> ASSIGNMENT 1
In the piece about painter William Welch, turn the paragraph that begins "Raised in Cleveland" into a short bulleted list that keeps its main facts.
> ASSIGNMENT 2
Write a few more sentences that pick up after the final paragraph of the piece about painter William Welch.

> EXTRACT TO READ
========

This past summer marked thirty-five years for William Welch exhibiting in Nantucket, and that included over thirty years manning his own galley on island. Bill’s locations on island mostly centered around the waterfront, where he spent eighteen summers at 14 Easy Street, starting in 1986, and his last few just down the street by the entrance to Still Dock. In between, he rented a studio gallery in Siasconset. Back on Easy Street, he felt “connected to the art scene and the public after seven years out of town in Sconset.”

In 2018, Bill won AAN’s Artist/Patron Painting Award, having previously won the C. Robert Perrin Watercolor Award in 2011 and our Pat Gardner En Plein Air Award in 2012. In his last AAN gallery show, the People’s Choice of last year, Bill won top honors with a painting that fused the vivid brush style of Van Gogh with a scene of the wharves and town skyline.

Raised in Cleveland, Bill began his art career at Ohio University and later the Philadelphia College of Art and the School of the Museum of Fine Arts in Boston. Bill instructed painting in watercolor for AAN, and also taught for the Studios of Key West. He was a member of the National Watercolor Society and the Copley Society of Boston, and a past president of the board for AAN.

========

> PROVIDED RECORDS
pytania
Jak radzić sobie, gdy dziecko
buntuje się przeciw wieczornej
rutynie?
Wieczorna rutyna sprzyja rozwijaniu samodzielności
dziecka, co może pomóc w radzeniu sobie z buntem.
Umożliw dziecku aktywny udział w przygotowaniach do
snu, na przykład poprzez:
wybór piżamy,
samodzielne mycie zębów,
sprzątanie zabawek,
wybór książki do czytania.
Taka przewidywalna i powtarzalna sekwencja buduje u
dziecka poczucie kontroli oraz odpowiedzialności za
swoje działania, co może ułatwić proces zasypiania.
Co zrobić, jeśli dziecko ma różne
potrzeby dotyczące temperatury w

========

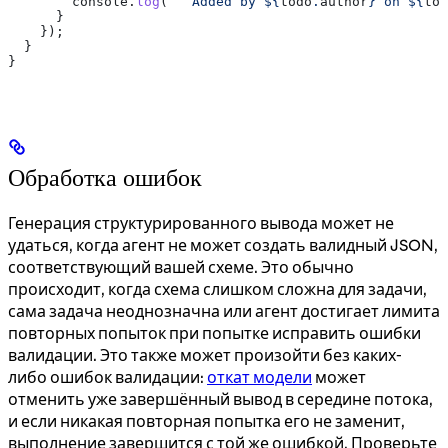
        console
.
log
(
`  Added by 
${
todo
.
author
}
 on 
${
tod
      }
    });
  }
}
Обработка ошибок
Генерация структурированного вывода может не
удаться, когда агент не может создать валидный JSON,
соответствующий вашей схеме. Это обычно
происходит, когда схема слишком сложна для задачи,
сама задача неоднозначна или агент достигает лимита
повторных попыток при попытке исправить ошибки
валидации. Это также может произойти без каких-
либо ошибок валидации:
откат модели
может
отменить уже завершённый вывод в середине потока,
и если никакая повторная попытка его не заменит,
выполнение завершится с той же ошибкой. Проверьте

========

> WRITTEN REPLY 1
- Grew up in Cleveland
- Studied art at Ohio University, the Philadelphia College of Art, and the School of the Museum of Fine Arts in Boston
- Taught watercolor painting for AAN and also taught for the Studios of Key West
- Member of the National Watercolor Society and the Copley Society of Boston
- Past president of the AAN board

> WRITTEN REPLY 2
He spent much of his travels in the last decade painting en plein air in Europe, and especially at Giverny, Claude Monet's legendary home and water gardens, where he kept an apartment near the village of Arles and was offered occasional solo exhibitions there of his French works. He also organized a painting trip to Cuba that included Nantucket artists. In the states he concentrated on Nantucket in the summer months and Key West in winter.

Bill occasionally referred to himself as an "academic impressionist”, concentrating on traditional techniques in realism gleaned from the masters. “I paint souvenirs that are special memories,” he said, “for the people that love Nantucket.” You would often see him out painting on the streets or at the Sidewalk Art Shows, usually in an AAN baseball cap.